Dewormers Used in Rabbits
Regular deworming of your rabbit is part of good animal husbandry. If your rabbit appears unthrifty, or seems depressed, the reason could be parasite infestation. In a worst-case scenario, these internal pests can kill your pet.
Rabbit Intestinal Parasites
- Rabbits are vulnerable to several internal parasite infestations. These include pinworms, which mature at about 1 inch. You can see these thread-sized worms in the feces of infected bunnies.
- Tapeworm segments may appear in the stool or around the anus of affected rabbits.
- Rabbits feeding on grass or pasture may consume Fasciola hepatica, or liver flukes.
- The protozoa coccidia often affects young rabbits. These minute creatures can't be seen with the naked eye. Your veterinarian must confirm their presence by examining a rabbit's feces under the microscope.
It's crucial to know the type of parasite affecting your pet so that you use the right dewormer for eradication. While many dewormers are available over the counter, don't use any product without your veterinarian's approval. Take your bunny to the vet for diagnosis, and bring a fecal sample. Your vet also can provide you with the correct dosage for your bunny. If you have more than one rabbit and they are in contact with each other, treat all of them, even if some appear asymptomatic.
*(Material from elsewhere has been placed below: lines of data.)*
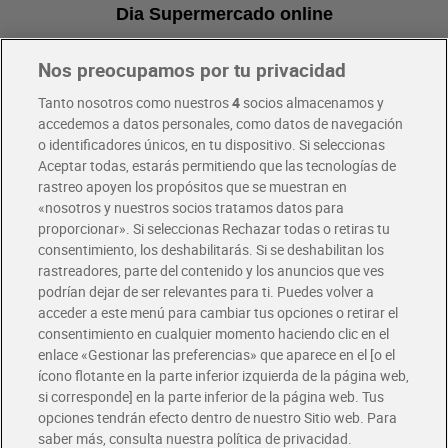
Dia Supermercado online
Nos preocupamos por tu privacidad
Pide hoy, recibe hoy
Entrega rápida y en la franja horaria que mejor te venga.
Tanto nosotros como nuestros
4
socios almacenamos y
accedemos a datos personales, como datos de navegación
o identificadores únicos, en tu dispositivo. Si seleccionas
Envío gratis por compras superiores a 100€
Aceptar todas, estarás permitiendo que las tecnologías de
Envío estandar por 4,99€
rastreo apoyen los propósitos que se muestran en
«nosotros y nuestros socios tratamos datos para
Glovo y Uber Eats
proporcionar». Si seleccionas Rechazar todas o retiras tu
Solicita tu factura de Glovo o Uber Eats
consentimiento, los deshabilitarás. Si se deshabilitan los
rastreadores, parte del contenido y los anuncios que ves
podrían dejar de ser relevantes para ti. Puedes volver a
Únete al CLUB Dia
acceder a este menú para cambiar tus opciones o retirar el
Disfruta las ventajas y ofertas exclusivas.
consentimiento en cualquier momento haciendo clic en el
Descárgate la APP Dia
enlace «Gestionar las preferencias» que aparece en el [o el
ícono flotante en la parte inferior izquierda de la página web,
Folletos y Tiendas
si corresponde] en la parte inferior de la página web. Tus
Descubre las mejores ofertas y busca tu tienda más cercana
opciones tendrán efecto dentro de nuestro Sitio web. Para
saber más, consulta nuestra política de privacidad.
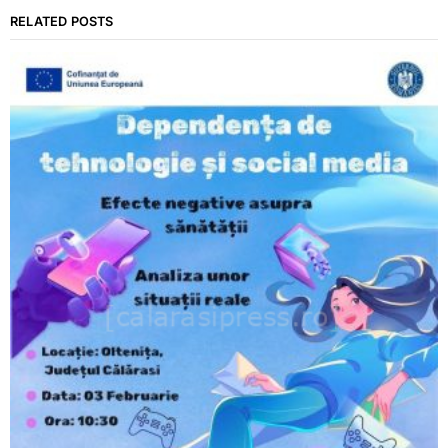
RELATED POSTS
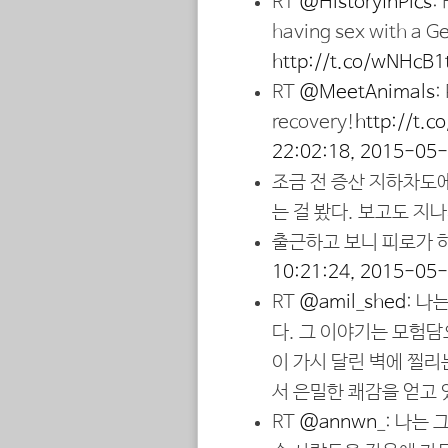
RT
@HistoryInPics
:
having sex with a G
http://t.co/wNHcB1
RT
@MeetAnimals
:
recovery!
http://t
22:02:18, 2015-05
조금 전 증산 지하차도
는 걸 봤다. 보고도 지
출근하고 보니 피로가 하
10:21:24, 2015-05
RT
@amil_shed
: 나
다. 그 이야기는 모험
이 가시 달린 벽에 찔리
서 은밀한 쾌감을 얻고
RT
@annwn_
: 나는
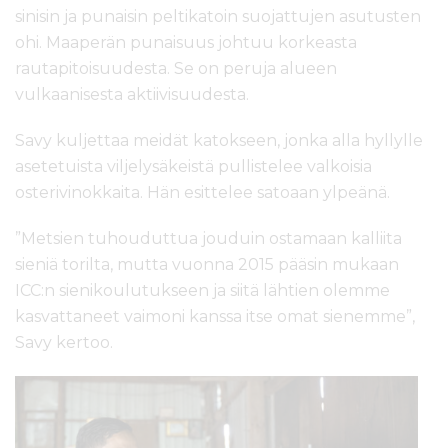
sinisin ja punaisin peltikatoin suojattujen asutusten
ohi. Maaperän punaisuus johtuu korkeasta
rautapitoisuudesta. Se on peruja alueen
vulkaanisesta aktiivisuudesta.
Savy kuljettaa meidät katokseen, jonka alla hyllylle
asetetuista viljelysäkeistä pullistelee valkoisia
osterivinokkaita. Hän esittelee satoaan ylpeänä.
”Metsien tuhouduttua jouduin ostamaan kalliita
sieniä torilta, mutta vuonna 2015 pääsin mukaan
ICC:n sienikoulutukseen ja siitä lähtien olemme
kasvattaneet vaimoni kanssa itse omat sienemme”,
Savy kertoo.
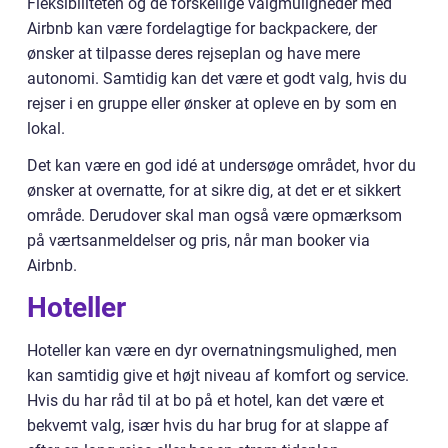
Fleksibiliteten og de forskellige valgmuligheder med
Airbnb kan være fordelagtige for backpackere, der
ønsker at tilpasse deres rejseplan og have mere
autonomi. Samtidig kan det være et godt valg, hvis du
rejser i en gruppe eller ønsker at opleve en by som en
lokal.
Det kan være en god idé at undersøge området, hvor du
ønsker at overnatte, for at sikre dig, at det er et sikkert
område. Derudover skal man også være opmærksom
på værtsanmeldelser og pris, når man booker via
Airbnb.
Hoteller
Hoteller kan være en dyr overnatningsmulighed, men
kan samtidig give et højt niveau af komfort og service.
Hvis du har råd til at bo på et hotel, kan det være et
bekvemt valg, især hvis du har brug for at slappe af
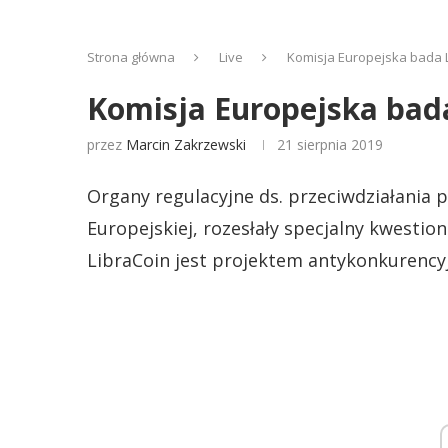
Strona główna
Live
Komisja Europejska bada 
Komisja Europejska bad
przez
Marcin Zakrzewski
21 sierpnia 2019
Organy regulacyjne ds. przeciwdziałania
Europejskiej, rozesłały specjalny kwestion
LibraCoin jest projektem antykonkurency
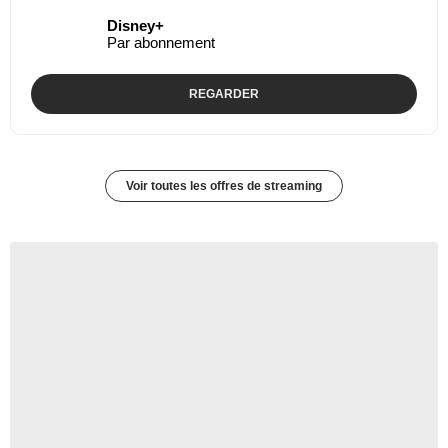
Disney+
Par abonnement
REGARDER
Voir toutes les offres de streaming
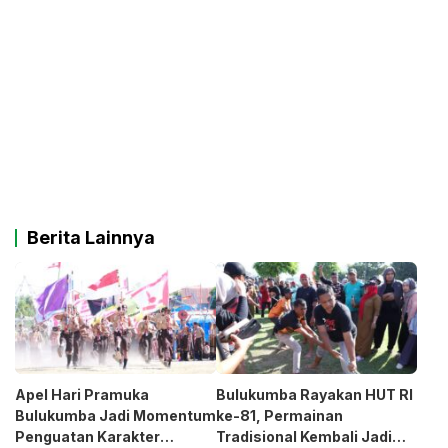
Berita Lainnya
Apel Hari Pramuka
Bulukumba Rayakan HUT RI
Bulukumba Jadi Momentum
ke-81, Permainan
Penguatan Karakter
Tradisional Kembali Jadi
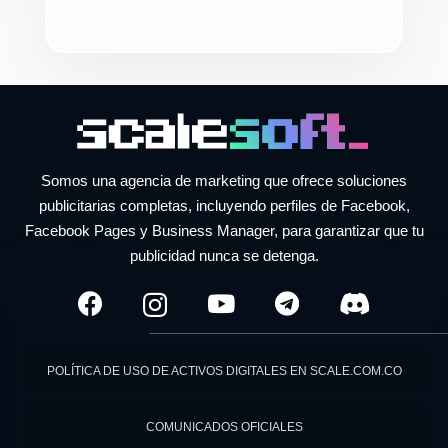
Somos una agencia de marketing que ofrece soluciones
publicitarias completas, incluyendo perfiles de Facebook,
Facebook Pages y Business Manager, para garantizar que tu
publicidad nunca se detenga.
POLÍTICA DE USO DE ACTIVOS DIGITALES EN SCALE.COM.CO
COMUNICADOS OFICIALES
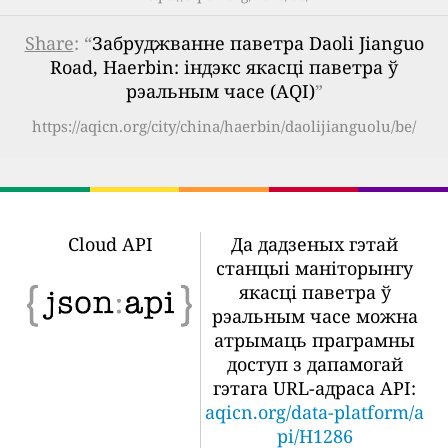
Share
: “
Забруджванне паветра Daoli Jianguo
Road, Haerbin: індэкс якасці паветра ў
рэальным часе (AQI)
”
https://aqicn.org/city/china/haerbin/daolijianguolu/be/
Cloud API
Да дадзеных гэтай
станцыі маніторынгу
якасці паветра ў
рэальным часе можна
атрымаць праграмны
доступ з дапамогай
гэтага URL-адраса API:
aqicn.org/data-platform/a
pi/H1286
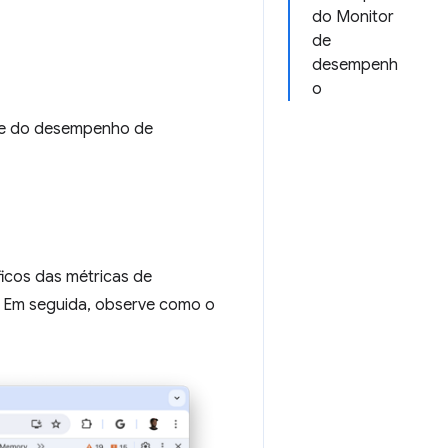
do Monitor
de
desempenh
o
o e do desempenho de
icos das métricas de
. Em seguida, observe como o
Piperazine, available at pet stores, will get rid of pinworms. You must deworm your rabbit once weekly for three weeks to eliminate both the mature and immature worms. Check the rabbit's feces to ensure there is no sign of pinworms once treatment is finished.
Praziquantel can kill tapeworm and liver flukes, usually with one dose. Your bunny may experience temporary side effects, such as diarrhea or appetite loss, after receiving the medication. Call your vet if your rabbit doesn't start eating or eliminating normally within a day or so.